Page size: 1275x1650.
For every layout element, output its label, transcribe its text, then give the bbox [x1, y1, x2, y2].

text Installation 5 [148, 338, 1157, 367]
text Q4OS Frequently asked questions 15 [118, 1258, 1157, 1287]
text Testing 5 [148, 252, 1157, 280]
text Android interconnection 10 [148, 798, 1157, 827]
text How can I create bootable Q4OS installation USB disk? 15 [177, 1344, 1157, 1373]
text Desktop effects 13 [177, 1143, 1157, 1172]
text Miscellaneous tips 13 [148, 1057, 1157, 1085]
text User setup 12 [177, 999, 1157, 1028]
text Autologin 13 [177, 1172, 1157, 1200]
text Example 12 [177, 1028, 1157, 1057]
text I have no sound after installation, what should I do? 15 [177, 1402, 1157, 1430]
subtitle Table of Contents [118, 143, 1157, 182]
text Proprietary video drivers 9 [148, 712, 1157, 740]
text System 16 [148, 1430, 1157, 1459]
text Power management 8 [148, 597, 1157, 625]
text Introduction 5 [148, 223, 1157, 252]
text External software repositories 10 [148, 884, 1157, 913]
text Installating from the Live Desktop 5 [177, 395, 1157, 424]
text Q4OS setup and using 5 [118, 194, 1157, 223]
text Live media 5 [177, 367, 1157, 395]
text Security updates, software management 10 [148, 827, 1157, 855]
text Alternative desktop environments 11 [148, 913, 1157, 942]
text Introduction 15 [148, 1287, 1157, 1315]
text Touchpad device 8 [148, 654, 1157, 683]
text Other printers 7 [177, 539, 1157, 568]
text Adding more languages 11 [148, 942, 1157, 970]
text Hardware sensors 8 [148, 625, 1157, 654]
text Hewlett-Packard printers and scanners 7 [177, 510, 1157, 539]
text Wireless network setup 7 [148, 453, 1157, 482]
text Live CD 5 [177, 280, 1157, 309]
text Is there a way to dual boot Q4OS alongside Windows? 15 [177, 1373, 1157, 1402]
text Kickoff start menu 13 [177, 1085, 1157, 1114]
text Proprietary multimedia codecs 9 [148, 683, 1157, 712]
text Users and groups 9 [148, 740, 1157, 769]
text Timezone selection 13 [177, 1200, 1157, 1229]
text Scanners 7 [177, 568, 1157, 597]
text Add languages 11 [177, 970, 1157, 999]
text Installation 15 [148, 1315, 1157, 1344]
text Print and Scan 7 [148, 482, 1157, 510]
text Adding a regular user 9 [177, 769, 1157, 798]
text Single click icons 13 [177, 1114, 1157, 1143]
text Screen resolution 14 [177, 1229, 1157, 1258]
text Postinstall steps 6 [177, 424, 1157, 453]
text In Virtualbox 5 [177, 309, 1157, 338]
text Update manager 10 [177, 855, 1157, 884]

◆ ◆ ◆ ◆ ◆ ◆ ◆

▸ **Given instruction**
Copy the lines of the listing word for word, beginning at the line that contains "text Installation 5 [148, 338, 1157, 367]" and stopping after the line that contains "text Users and groups 9 [148, 740, 1157, 769]".

▸ **The solution**
text Installation 5 [148, 338, 1157, 367]
text Q4OS Frequently asked questions 15 [118, 1258, 1157, 1287]
text Testing 5 [148, 252, 1157, 280]
text Android interconnection 10 [148, 798, 1157, 827]
text How can I create bootable Q4OS installation USB disk? 15 [177, 1344, 1157, 1373]
text Desktop effects 13 [177, 1143, 1157, 1172]
text Miscellaneous tips 13 [148, 1057, 1157, 1085]
text User setup 12 [177, 999, 1157, 1028]
text Autologin 13 [177, 1172, 1157, 1200]
text Example 12 [177, 1028, 1157, 1057]
text I have no sound after installation, what should I do? 15 [177, 1402, 1157, 1430]
subtitle Table of Contents [118, 143, 1157, 182]
text Proprietary video drivers 9 [148, 712, 1157, 740]
text System 16 [148, 1430, 1157, 1459]
text Power management 8 [148, 597, 1157, 625]
text Introduction 5 [148, 223, 1157, 252]
text External software repositories 10 [148, 884, 1157, 913]
text Installating from the Live Desktop 5 [177, 395, 1157, 424]
text Q4OS setup and using 5 [118, 194, 1157, 223]
text Live media 5 [177, 367, 1157, 395]
text Security updates, software management 10 [148, 827, 1157, 855]
text Alternative desktop environments 11 [148, 913, 1157, 942]
text Introduction 15 [148, 1287, 1157, 1315]
text Touchpad device 8 [148, 654, 1157, 683]
text Other printers 7 [177, 539, 1157, 568]
text Adding more languages 11 [148, 942, 1157, 970]
text Hardware sensors 8 [148, 625, 1157, 654]
text Hewlett-Packard printers and scanners 7 [177, 510, 1157, 539]
text Wireless network setup 7 [148, 453, 1157, 482]
text Live CD 5 [177, 280, 1157, 309]
text Is there a way to dual boot Q4OS alongside Windows? 15 [177, 1373, 1157, 1402]
text Kickoff start menu 13 [177, 1085, 1157, 1114]
text Proprietary multimedia codecs 9 [148, 683, 1157, 712]
text Users and groups 9 [148, 740, 1157, 769]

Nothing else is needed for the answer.